A couple with two children need £36,000 per year to live comfortably, according to a report into living standards.
The Joseph Rowntree Foundation said families with children are being dealt a 'triple blow' to their finances in the recession, with government cuts greatly increasing their expenses.
The foundation's report found that the costs of childcare have risen by a third since 2008, and now represent many families' single biggest outgoing.
Meanwhile, bus travel has doubled in price since the late 1990s which, the report says, means families with children now deem a car as an essential for the first time.
Finally, the report criticised cuts to tax credits which mean families must earn more to avoid their living standards dropping.
The report reads: "A couple with two children now needs to earn £36,800 a year (£18,400 each) to achieve the minimum income standard, £5000 more than in 2008, corrected for inflation.

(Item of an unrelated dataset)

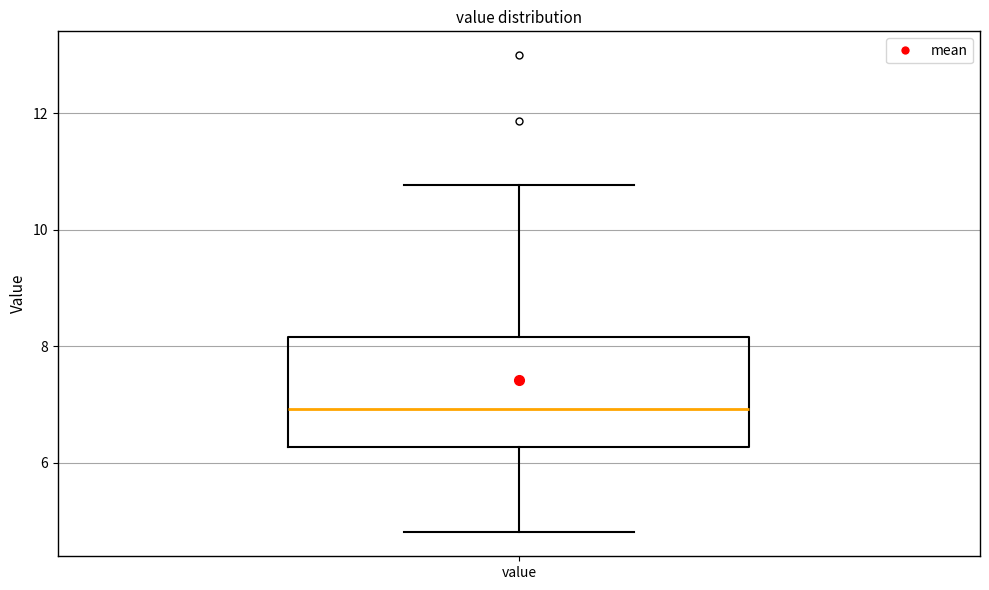

Where does the median line of the box for value sit on the y-axis? The values are not printed on the chart, so give them approximately, as read against the axis.

7.0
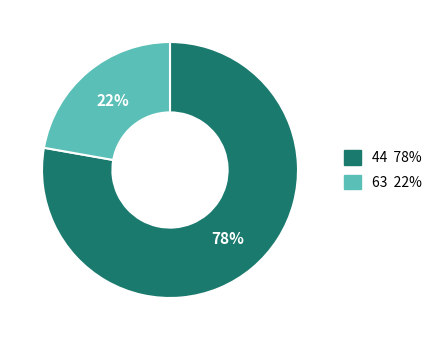

Do 44 and 63 together represent more than half of the pie?

Yes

"Single people need to earn £16,400 a year to reach an adequate standard of living, while the figure for a lone parent with one child is £23,900. Pensioner couples need £231.48 a week, which is attainable providing they claim all the support they are entitled to."
The research also found that a quarter of the UK's population live below the minimum income standard, an increase of three million since 2008.
Julia Unwin, Chief Executive of the Joseph Rowntree Foundation, said: "Families have a monumental task trying to earn enough to get by. Parents facing low wages and pressure on their working time have little prospect of finding the extra money they need to meet growing household expenses.
"This year's research shows that a dangerous cocktail of service cuts and stagnating incomes are being keenly felt by parents. Many working people face the risk of sliding into poverty. It illustrates how anti-poverty measures are needed to address not just people’s incomes but also the costs that they face."
Donald Hirsch, co-author of the report, added: "People are being more modest in terms of what they think needs to be spent on participating in society, but this thrift has been outweighed by rising costs.
"Parents have not changed their view of most needs, including a nutritious diet and participation by children in activities vital for social inclusion. What has changed is the ability of many families to afford such essentials."